### Study material
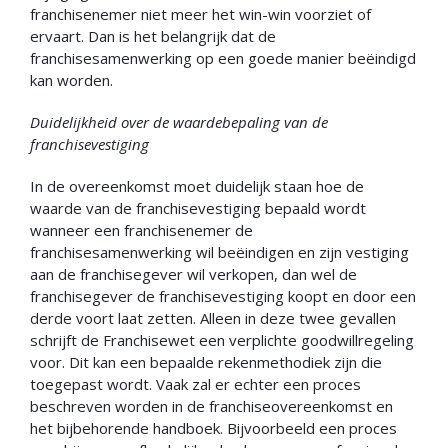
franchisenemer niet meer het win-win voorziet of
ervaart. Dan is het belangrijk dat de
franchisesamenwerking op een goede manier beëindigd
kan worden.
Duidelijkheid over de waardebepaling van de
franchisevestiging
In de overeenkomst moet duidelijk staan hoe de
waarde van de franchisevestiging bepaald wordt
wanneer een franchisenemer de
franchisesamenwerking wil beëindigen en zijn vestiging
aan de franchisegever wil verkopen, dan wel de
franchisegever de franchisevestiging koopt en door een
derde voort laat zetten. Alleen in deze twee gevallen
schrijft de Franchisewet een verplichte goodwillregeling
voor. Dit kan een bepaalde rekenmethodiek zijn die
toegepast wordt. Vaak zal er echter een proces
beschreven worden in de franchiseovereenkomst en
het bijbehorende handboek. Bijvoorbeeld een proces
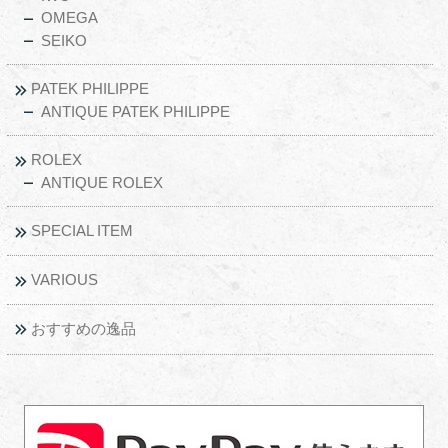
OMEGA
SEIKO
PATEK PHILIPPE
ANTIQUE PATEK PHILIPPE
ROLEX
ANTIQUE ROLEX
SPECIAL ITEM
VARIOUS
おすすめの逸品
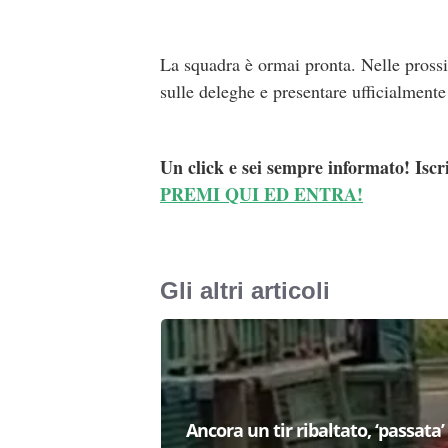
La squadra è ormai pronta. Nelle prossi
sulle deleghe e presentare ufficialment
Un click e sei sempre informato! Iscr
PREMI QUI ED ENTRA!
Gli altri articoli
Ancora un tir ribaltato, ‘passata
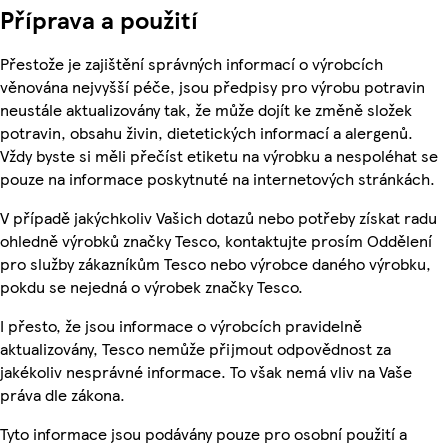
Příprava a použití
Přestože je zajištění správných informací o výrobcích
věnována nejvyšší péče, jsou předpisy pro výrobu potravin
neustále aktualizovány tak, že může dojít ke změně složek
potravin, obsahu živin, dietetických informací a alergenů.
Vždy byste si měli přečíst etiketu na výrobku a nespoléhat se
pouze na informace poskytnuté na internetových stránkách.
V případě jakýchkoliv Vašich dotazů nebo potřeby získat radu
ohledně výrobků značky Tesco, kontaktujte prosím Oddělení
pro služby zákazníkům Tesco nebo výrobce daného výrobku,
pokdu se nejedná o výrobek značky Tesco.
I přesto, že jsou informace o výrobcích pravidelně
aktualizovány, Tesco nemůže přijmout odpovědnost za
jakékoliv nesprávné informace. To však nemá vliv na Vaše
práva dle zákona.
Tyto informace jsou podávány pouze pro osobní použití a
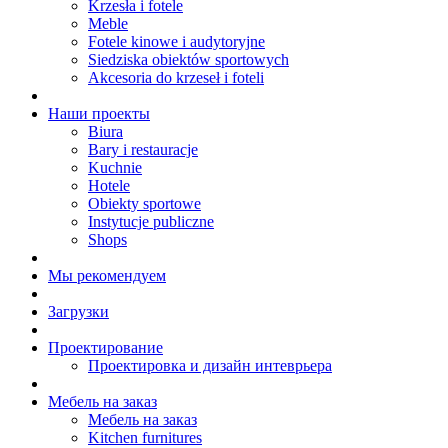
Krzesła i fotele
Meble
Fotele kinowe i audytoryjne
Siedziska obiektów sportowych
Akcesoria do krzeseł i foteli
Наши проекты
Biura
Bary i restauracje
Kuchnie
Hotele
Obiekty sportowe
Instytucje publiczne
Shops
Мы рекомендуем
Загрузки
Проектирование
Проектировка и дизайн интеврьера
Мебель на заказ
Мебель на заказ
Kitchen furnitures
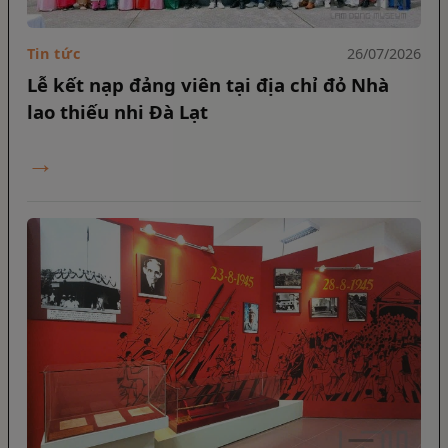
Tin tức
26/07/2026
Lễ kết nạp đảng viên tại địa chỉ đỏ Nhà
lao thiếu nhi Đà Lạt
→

### Action item
Transcribe the lines of the data starting at the line containing "Příprava a použití" and ending at the line containing "pouze na informace", both included.

### Reply to the exercise
Příprava a použití
Přestože je zajištění správných informací o výrobcích
věnována nejvyšší péče, jsou předpisy pro výrobu potravin
neustále aktualizovány tak, že může dojít ke změně složek
potravin, obsahu živin, dietetických informací a alergenů.
Vždy byste si měli přečíst etiketu na výrobku a nespoléhat se
pouze na informace poskytnuté na internetových stránkách.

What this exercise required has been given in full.